Der onvista-Börsenfuchs · Uhr (aktualisiert: Uhr)

Hallo, Leute!  „Es geht immer noch tiefer - Ausverkauf an Europas Aktienmärkten.“ So stand’s im Internet und hat manchen aufgeschreckt. Kein Wunder, denn nach (vorübergehenden) Stabilisierungsversuchen rutschte der Dax steil unter 8.500 Punkte ab, fiel zeitweise sogar unter 8.400, spätnachmittags wieder knapp über 8.600, nachts wieder deutlich darunter. Ist das noch normal? Ein alter Bekannter (ein Anlageberater, der aber nicht weiß, dass ich der „Börsenfuchs“ bin) konnte gestern Vormittag seine Panik am Telefon kaum unterdrücken: „Na, Du ewiger Optimist, und jetzt? Ist das schon ein Crash?? Mensch, was soll ich mit meinen Kunden machen???“ Gleichzeitig wird Öl immer billiger (eine Verschwörung?). Und selbst das Nicht-mehr-Krisenmetall Gold wackelt. All das ist ganz schön krass!

Nun rätseln Händler, Analysten und Medien, wie und warum  es ausgerechnet jetzt zu diesem fast haltlosen Absturz der Aktienkurse gekommen ist. Die Palette der Argumente ist bunt und breit. Sie reicht von den geopolitischen Bränden über drohendes Wiederausbrechen der Euro-Finanzkrise, Deflationsdiskussion, Ebola-Ausbreitung bis zur internationalen Enttäuschung über die lahmende europäische Wirtschaft. Vor allem die deutschen Zahlen und korrigierten Prognosen sorgen für verbreiteten Frust. Mag ja alles stimmen, wobei keiner sagen kann, welche Einflüsse welches Gewicht für den Druck auf Dow, Dax Co. haben. Sooo viel Neues hat es in den zurückliegenden Tagen auch nicht gegeben. Und voll verrückt: Seit mindestens zwei Wochen diskutieren die Börsianer über die Berichtssaison der Amis fürs dritte Quartal, von der man sich Rückhalt für die Kurse verspricht. Die ersten Ergebnisse (von Alcoa bis Goldman, Sachs) haben die Erwartungen sogar noch übertroffen - aber kein Hahn kräht danach. Halt! Gestern Abend wurde die Stabilisierung der Wall Street doch mit günstigen News von den Unternehmen und Spekulationen über eine „taubenhafte“ Geldpolitik der Fed (Zinserhöhung doch erst später?) begründet.

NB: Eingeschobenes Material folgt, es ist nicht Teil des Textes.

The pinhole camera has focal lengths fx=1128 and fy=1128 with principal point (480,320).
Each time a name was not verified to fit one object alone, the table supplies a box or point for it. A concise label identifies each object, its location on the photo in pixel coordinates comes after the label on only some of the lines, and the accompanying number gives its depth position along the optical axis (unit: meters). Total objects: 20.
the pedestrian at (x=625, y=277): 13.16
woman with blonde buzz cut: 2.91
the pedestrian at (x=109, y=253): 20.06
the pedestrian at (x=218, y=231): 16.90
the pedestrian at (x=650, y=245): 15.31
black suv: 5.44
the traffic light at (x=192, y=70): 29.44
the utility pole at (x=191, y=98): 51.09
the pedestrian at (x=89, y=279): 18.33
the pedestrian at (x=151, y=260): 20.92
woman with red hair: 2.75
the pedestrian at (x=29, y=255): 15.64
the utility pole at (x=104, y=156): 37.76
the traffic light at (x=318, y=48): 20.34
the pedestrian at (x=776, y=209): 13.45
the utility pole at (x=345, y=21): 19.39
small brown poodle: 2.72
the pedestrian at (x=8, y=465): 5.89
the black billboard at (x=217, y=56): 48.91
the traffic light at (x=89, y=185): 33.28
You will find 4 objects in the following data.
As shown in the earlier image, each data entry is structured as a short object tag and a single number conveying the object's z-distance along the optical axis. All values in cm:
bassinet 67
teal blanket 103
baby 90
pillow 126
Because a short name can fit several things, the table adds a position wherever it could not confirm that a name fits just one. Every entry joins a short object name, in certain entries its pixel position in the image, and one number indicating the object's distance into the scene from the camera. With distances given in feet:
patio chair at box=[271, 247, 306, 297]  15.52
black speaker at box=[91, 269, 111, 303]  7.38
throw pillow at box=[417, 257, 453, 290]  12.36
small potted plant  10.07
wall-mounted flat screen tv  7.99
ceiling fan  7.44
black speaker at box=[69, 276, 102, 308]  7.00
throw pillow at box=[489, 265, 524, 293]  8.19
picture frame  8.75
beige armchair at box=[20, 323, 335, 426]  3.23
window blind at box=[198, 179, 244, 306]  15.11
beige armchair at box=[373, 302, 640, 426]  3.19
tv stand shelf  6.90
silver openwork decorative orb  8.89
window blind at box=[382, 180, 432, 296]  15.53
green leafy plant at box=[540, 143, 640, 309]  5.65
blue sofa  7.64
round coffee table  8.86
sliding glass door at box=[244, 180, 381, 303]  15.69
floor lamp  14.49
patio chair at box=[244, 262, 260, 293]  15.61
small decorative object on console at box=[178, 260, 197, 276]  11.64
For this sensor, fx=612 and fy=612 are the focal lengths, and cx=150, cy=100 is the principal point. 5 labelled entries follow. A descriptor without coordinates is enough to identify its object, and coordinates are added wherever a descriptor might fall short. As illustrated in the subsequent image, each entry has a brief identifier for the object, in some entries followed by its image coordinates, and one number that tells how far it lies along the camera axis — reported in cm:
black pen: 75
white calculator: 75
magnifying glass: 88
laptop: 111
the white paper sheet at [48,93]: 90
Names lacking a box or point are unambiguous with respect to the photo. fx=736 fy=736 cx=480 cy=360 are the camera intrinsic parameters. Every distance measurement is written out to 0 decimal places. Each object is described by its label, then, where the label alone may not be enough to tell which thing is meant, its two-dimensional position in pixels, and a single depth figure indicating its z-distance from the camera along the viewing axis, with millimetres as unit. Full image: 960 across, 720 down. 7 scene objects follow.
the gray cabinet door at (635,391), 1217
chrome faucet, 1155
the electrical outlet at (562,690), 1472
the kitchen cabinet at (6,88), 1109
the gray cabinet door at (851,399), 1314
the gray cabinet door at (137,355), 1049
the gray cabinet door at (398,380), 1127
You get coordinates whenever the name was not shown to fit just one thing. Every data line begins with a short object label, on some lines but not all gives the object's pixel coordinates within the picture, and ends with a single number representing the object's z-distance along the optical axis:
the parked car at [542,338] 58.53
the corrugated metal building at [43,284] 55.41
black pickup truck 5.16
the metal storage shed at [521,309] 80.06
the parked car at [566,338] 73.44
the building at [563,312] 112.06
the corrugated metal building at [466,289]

Ich sage: Von was auch immer entscheidend angestoßen, erleben wir jetzt einen von Algorithmen und Hochfrequenzhandel - also von Computern und Software - forcierten Herdentrieb. Ich vergleiche das mit einer Stampede, wie man sie aus alten Western kennt. Wikipedia erklärt uns: Das Wort „Stampede“, abgeleitet vom gleichbedeutenden mexikanisch-spanischen Wort „estampida“, entstammt dem amerikanischen Englisch und bezeichnet eine unvermittelte Fluchtbewegung innerhalb einer Tierherde, die die gesamte Herde erfasst und diese unkontrollierbar macht. Genau. Irgendwas passiert (z.B. ein Schuss in dunkler Nacht), was ein Rind oder ein paar Viecher weckt. Dann rennen die weg, einfach so. Und die ganze Herde flüchtet daraufhin in Panik. Nur extrem wagemutige Cowboys versuchen dann die Herde aufzuhalten - es ist einfach viel zu gefährlich, sich den wild gewordenen Kühen entgegen zu stellen. Man wartet also, bis die Erde nach einer gewissen Strecke wieder zur Ruhe kommt. So sollten auch Ihr Euch verhalten, meine Freunde! Es sei denn, Ihr würdet Euch wie John Wayne fühlen.